■ Problem requirements: From the data below, return each line in which the string "shows" is found.

■ Input data:
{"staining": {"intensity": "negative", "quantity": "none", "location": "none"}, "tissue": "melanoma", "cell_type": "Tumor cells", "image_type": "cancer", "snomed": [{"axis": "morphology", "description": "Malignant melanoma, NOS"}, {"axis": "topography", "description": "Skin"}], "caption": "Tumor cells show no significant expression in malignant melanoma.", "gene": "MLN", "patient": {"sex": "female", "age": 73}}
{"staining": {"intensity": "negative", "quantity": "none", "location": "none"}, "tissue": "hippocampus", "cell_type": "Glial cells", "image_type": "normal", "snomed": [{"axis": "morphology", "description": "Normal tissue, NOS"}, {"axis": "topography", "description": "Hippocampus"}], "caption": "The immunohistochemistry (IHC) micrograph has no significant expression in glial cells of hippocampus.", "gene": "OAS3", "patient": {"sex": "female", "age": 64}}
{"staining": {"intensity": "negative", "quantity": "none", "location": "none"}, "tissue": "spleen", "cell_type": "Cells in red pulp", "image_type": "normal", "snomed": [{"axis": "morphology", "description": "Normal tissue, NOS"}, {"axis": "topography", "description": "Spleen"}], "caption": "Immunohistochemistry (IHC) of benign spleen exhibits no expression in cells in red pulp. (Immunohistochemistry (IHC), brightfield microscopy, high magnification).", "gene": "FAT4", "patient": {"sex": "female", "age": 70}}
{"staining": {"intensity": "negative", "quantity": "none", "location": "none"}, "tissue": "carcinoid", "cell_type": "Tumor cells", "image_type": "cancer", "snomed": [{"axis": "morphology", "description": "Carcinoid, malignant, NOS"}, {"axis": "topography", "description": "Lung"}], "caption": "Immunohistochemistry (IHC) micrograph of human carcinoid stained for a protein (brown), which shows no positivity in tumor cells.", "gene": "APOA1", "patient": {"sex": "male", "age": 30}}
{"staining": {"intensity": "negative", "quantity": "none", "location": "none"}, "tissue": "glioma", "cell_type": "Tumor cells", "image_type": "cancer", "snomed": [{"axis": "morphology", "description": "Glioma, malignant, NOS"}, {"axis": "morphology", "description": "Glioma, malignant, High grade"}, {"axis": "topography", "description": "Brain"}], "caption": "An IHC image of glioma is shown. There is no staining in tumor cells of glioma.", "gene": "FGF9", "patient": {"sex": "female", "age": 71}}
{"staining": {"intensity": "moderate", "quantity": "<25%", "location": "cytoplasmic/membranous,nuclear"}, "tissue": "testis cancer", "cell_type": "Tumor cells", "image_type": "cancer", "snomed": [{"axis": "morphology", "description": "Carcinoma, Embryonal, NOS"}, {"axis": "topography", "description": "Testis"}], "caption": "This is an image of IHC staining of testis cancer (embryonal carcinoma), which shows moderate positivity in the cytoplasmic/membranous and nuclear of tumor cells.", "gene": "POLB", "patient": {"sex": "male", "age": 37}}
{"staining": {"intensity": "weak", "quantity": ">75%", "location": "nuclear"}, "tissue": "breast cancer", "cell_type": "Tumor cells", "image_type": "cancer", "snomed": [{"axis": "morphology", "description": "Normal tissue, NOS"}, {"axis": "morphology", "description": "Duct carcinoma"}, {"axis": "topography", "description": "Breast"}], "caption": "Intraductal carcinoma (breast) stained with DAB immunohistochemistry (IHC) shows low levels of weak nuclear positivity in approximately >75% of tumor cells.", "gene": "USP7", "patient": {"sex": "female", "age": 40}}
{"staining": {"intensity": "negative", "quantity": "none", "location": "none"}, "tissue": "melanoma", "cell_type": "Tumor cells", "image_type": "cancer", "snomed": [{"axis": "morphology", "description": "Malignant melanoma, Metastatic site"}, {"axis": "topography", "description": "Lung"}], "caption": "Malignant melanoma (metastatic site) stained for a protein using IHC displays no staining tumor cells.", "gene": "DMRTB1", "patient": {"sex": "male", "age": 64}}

■ Reply to the exercise:
{"staining": {"intensity": "negative", "quantity": "none", "location": "none"}, "tissue": "carcinoid", "cell_type": "Tumor cells", "image_type": "cancer", "snomed": [{"axis": "morphology", "description": "Carcinoid, malignant, NOS"}, {"axis": "topography", "description": "Lung"}], "caption": "Immunohistochemistry (IHC) micrograph of human carcinoid stained for a protein (brown), which shows no positivity in tumor cells.", "gene": "APOA1", "patient": {"sex": "male", "age": 30}}
{"staining": {"intensity": "moderate", "quantity": "<25%", "location": "cytoplasmic/membranous,nuclear"}, "tissue": "testis cancer", "cell_type": "Tumor cells", "image_type": "cancer", "snomed": [{"axis": "morphology", "description": "Carcinoma, Embryonal, NOS"}, {"axis": "topography", "description": "Testis"}], "caption": "This is an image of IHC staining of testis cancer (embryonal carcinoma), which shows moderate positivity in the cytoplasmic/membranous and nuclear of tumor cells.", "gene": "POLB", "patient": {"sex": "male", "age": 37}}
{"staining": {"intensity": "weak", "quantity": ">75%", "location": "nuclear"}, "tissue": "breast cancer", "cell_type": "Tumor cells", "image_type": "cancer", "snomed": [{"axis": "morphology", "description": "Normal tissue, NOS"}, {"axis": "morphology", "description": "Duct carcinoma"}, {"axis": "topography", "description": "Breast"}], "caption": "Intraductal carcinoma (breast) stained with DAB immunohistochemistry (IHC) shows low levels of weak nuclear positivity in approximately >75% of tumor cells.", "gene": "USP7", "patient": {"sex": "female", "age": 40}}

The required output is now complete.